Europe Opens Second Front For Domestic HPC Processors

The Barcelona Supercomputing Center has launched the European Laboratory for Open Computer Architecture (LOCA), a five-year effort aimed at developing energy efficient, high performance computing chips based on open architectures. Although the resulting intellectual property is intended be available to anyone, the initial target audience is European users looking to build HPC systems powered by open source hardware.

The chips that LOCA will be exploring will be based on the three most popular open architectures of the day, namely RISC-V, OpenPower, and MIPS. According to LOCA director John Davis, Arm was excluded from consideration because it doesn’t fit this criterion. “Arm is not an open ISA, enabling hardware changes, and does not support the same open source development model at this time,” Davis told us. “If that changes, we would be more than happy to include Arm.”

The big potential winners here are OpenPower and MIPS, which are struggling to remain relevant in a world dominated by X86 and Arm. Despite high-profile supercomputers like “Summit” at Oak Ridge National Laboratory and “Sierra” at Lawrence Livermore National Laboratory, which uses IBM Power9 CPUs, overall market share for Power-based HPC systems is in the single digits. Its inclusion here in the LOCA work could help boost its prospects in this sector, not just against X86 and Arm, but also against the two other open architectures vying for attention. IBM open sourced the Power instruction set back in August.

MIPS is probably a longer shot here, in that, unlike OpenPower, its track record in high performance computing is limited (Silicon Graphics workstations and servers in the 1990s and early 2000s and SiCortex clusters in the late 2000s). Wave Computing, which now controls the MIPS technology, appears to be positioning the open architecture mainly for edge computing environments.

Davis noted that LOCA is only loosely aligned with the European Processor Initiative (EPI), an EU program whose goal is to develop domestic processor designs for HPC and other application areas deemed critical to European industry and research. The EPI HPC design will use Arm and RISC-V as the basis for its general-purpose CPU and accelerator, respectively, while also including a number of more specialized processing elements.
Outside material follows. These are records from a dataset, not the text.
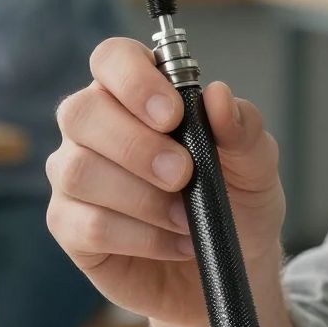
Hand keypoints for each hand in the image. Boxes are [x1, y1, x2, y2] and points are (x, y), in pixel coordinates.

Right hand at [46, 36, 286, 326]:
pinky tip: (174, 242)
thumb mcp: (257, 166)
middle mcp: (95, 128)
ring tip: (186, 217)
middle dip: (136, 146)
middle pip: (81, 112)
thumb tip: (218, 96)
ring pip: (78, 171)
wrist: (232, 267)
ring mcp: (76, 177)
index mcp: (136, 94)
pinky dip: (140, 237)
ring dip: (141, 198)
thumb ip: (244, 128)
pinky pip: (86, 225)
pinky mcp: (70, 227)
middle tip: (183, 174)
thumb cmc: (236, 203)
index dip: (134, 79)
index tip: (172, 114)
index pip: (111, 58)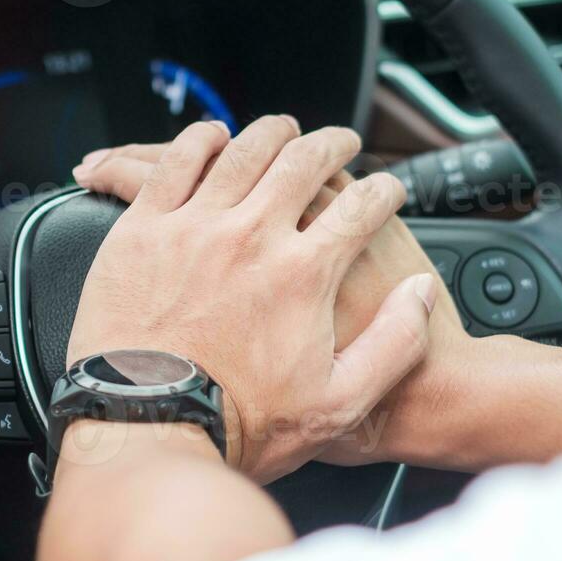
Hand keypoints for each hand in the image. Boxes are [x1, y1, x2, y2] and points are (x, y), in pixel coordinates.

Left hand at [66, 116, 437, 481]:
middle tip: (339, 143)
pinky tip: (210, 136)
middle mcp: (251, 237)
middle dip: (331, 144)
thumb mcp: (338, 403)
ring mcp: (193, 227)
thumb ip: (393, 344)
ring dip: (270, 132)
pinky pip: (172, 163)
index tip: (387, 190)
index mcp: (304, 274)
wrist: (148, 431)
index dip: (384, 191)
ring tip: (283, 129)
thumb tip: (419, 295)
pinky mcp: (142, 231)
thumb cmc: (236, 425)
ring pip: (240, 151)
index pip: (362, 207)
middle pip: (303, 162)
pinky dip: (197, 140)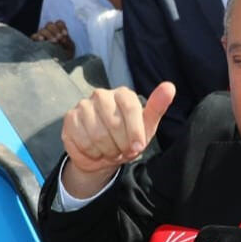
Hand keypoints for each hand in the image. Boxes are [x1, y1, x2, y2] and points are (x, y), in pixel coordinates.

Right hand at [31, 19, 74, 57]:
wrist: (59, 64)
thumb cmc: (65, 55)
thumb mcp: (69, 49)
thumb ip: (67, 42)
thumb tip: (62, 39)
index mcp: (58, 31)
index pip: (59, 23)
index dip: (62, 27)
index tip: (65, 34)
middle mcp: (49, 32)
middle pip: (50, 25)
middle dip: (55, 31)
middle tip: (59, 38)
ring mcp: (41, 36)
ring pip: (43, 30)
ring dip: (49, 34)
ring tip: (54, 41)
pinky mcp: (35, 42)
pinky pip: (34, 36)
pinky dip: (38, 36)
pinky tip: (42, 40)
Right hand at [59, 82, 175, 194]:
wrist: (103, 155)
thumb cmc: (128, 138)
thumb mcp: (146, 127)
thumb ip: (157, 107)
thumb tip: (169, 86)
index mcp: (123, 94)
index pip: (130, 107)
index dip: (135, 131)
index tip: (138, 147)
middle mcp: (101, 95)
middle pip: (113, 123)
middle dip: (121, 144)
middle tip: (122, 150)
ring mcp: (83, 105)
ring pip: (97, 134)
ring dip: (107, 151)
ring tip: (110, 151)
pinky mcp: (70, 119)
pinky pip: (82, 141)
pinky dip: (92, 153)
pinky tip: (95, 151)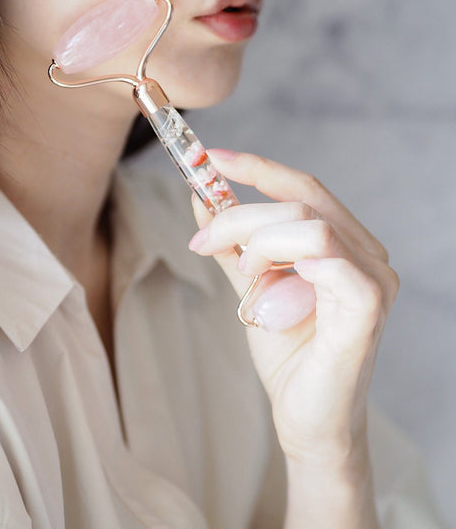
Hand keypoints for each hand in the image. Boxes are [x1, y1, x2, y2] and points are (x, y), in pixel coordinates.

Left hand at [189, 149, 398, 466]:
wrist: (305, 418)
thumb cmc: (287, 355)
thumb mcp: (252, 288)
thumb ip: (234, 247)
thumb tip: (204, 202)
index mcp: (344, 245)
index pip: (304, 189)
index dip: (258, 168)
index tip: (212, 158)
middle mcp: (366, 254)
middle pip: (300, 202)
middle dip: (240, 213)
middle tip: (203, 239)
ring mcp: (373, 278)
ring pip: (309, 224)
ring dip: (258, 240)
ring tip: (244, 277)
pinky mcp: (368, 306)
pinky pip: (327, 257)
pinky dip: (285, 259)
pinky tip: (263, 282)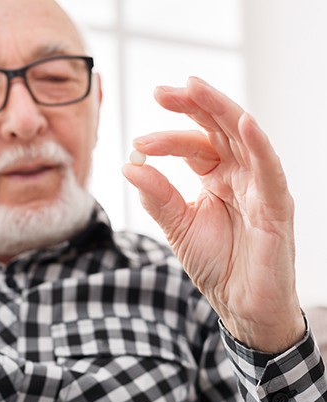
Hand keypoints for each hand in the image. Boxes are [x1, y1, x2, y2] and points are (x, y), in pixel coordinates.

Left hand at [123, 77, 303, 352]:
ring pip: (244, 138)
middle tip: (161, 92)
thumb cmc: (216, 266)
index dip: (167, 139)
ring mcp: (260, 188)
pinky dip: (258, 146)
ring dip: (220, 111)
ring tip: (193, 89)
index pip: (194, 145)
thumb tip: (130, 166)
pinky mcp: (277, 207)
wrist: (241, 306)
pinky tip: (241, 124)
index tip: (137, 144)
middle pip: (219, 129)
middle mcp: (240, 176)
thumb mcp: (179, 228)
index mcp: (217, 178)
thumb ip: (158, 198)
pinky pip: (270, 171)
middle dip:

The HPC processor is being groomed for eventual use in the first European exascale systems that are expected to start showing up in 2023.

The most obvious overlap between LOCA and EPI is the RISC-V accelerator, since both will support ecosystem development around this open ISA. Davis said the LOCA work could also line up with the MareNostrum Experiment Exascale Platform (MEEP), yet another EU project, this one aimed at developing emulation and software development infrastructure for future exascale systems.
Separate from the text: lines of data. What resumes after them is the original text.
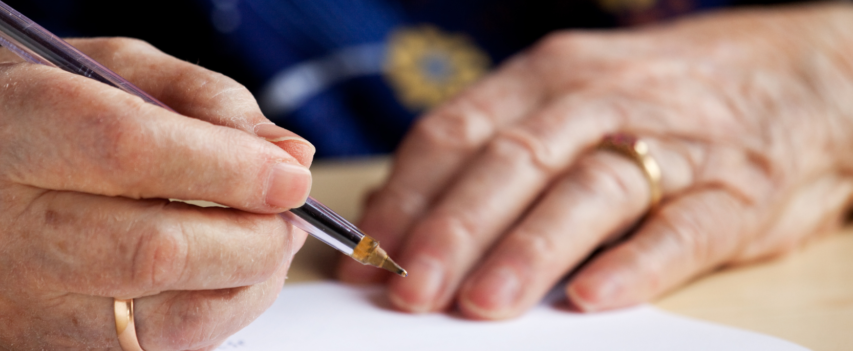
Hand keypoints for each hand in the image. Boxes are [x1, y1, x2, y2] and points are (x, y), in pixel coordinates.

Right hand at [0, 38, 312, 349]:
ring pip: (168, 318)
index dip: (231, 167)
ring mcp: (17, 306)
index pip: (133, 154)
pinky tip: (220, 273)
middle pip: (157, 251)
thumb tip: (289, 156)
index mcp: (6, 130)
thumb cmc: (4, 117)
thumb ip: (203, 100)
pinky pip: (157, 350)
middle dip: (254, 235)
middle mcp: (1, 229)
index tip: (291, 173)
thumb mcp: (101, 68)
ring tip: (262, 239)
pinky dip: (213, 312)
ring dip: (247, 281)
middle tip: (287, 211)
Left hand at [338, 3, 852, 318]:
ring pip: (589, 190)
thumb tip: (394, 219)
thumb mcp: (565, 101)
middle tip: (410, 290)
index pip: (456, 132)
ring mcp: (671, 141)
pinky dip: (637, 263)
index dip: (406, 196)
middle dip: (454, 228)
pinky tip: (594, 298)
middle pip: (513, 162)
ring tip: (484, 302)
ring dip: (530, 247)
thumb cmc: (654, 100)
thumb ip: (486, 154)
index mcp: (546, 79)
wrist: (799, 76)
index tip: (366, 255)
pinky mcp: (735, 189)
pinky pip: (683, 227)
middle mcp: (600, 101)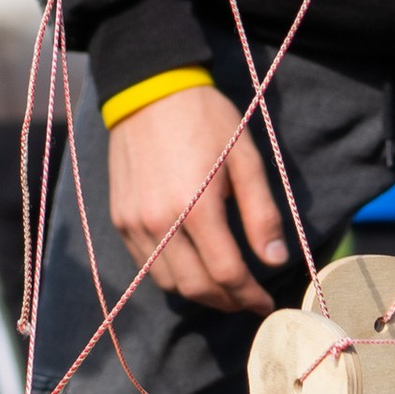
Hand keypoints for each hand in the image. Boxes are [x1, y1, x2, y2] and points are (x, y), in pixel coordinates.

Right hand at [103, 82, 290, 314]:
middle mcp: (159, 224)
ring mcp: (134, 224)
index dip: (250, 296)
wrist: (147, 91)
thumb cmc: (206, 120)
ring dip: (199, 294)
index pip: (227, 274)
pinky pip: (145, 265)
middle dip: (227, 302)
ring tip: (223, 289)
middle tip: (247, 301)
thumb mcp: (245, 159)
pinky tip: (192, 267)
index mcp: (196, 208)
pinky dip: (171, 276)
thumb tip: (275, 260)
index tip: (266, 302)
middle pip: (196, 287)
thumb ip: (261, 214)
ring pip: (167, 283)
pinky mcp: (119, 220)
One of the big drivers behind the LOCA work is the slowdown of Moore’s Law, which is encouraging the development of customized processors both across computing segments and across geographies. The rationale is that increased specialization can deliver the performance and energy-efficiency boosts that would have traditionally been supplied by smaller transistors on standard architectures. This trend is being accelerated by AI and machine learning applications, which, like traditional HPC, have computational demands that are advancing far faster than what can be delivered by commodity silicon.

The rationale for using open architectures is that they are more suitable for these more customized designs, inasmuch as they are easier to extend and thus specialize. This is particularly valuable when a codesign approach is used, as is the case here with the LOCA effort.

The five-year timeline on the project suggests that any resulting processors could end up in the second batch of European exascale systems that will come online around the middle of the next decade. Of course, as we already mentioned, since all this IP is destined to be open, any country or company could pick up these same designs and use them for their own purposes, HPC or otherwise.

Davis said the technology could eventually be extended to IoT, mobile, and edge platforms, since there are common IP elements across these applications that apply to all of them. But the initial thrust of this work is aimed at scientific and industrial workloads that typically run on HPC machinery.

“We will leverage the hardware to codesign solutions for bioinformatics, personalize medicine, real-time systems, self-driving cars, climate modeling, material science, AI and many other applications that reside within the research walls of the BSC,” explained Davis. “By using these applications to drive development, we hope this makes technology transfer to industry much easier and faster, with higher quality proven IP.”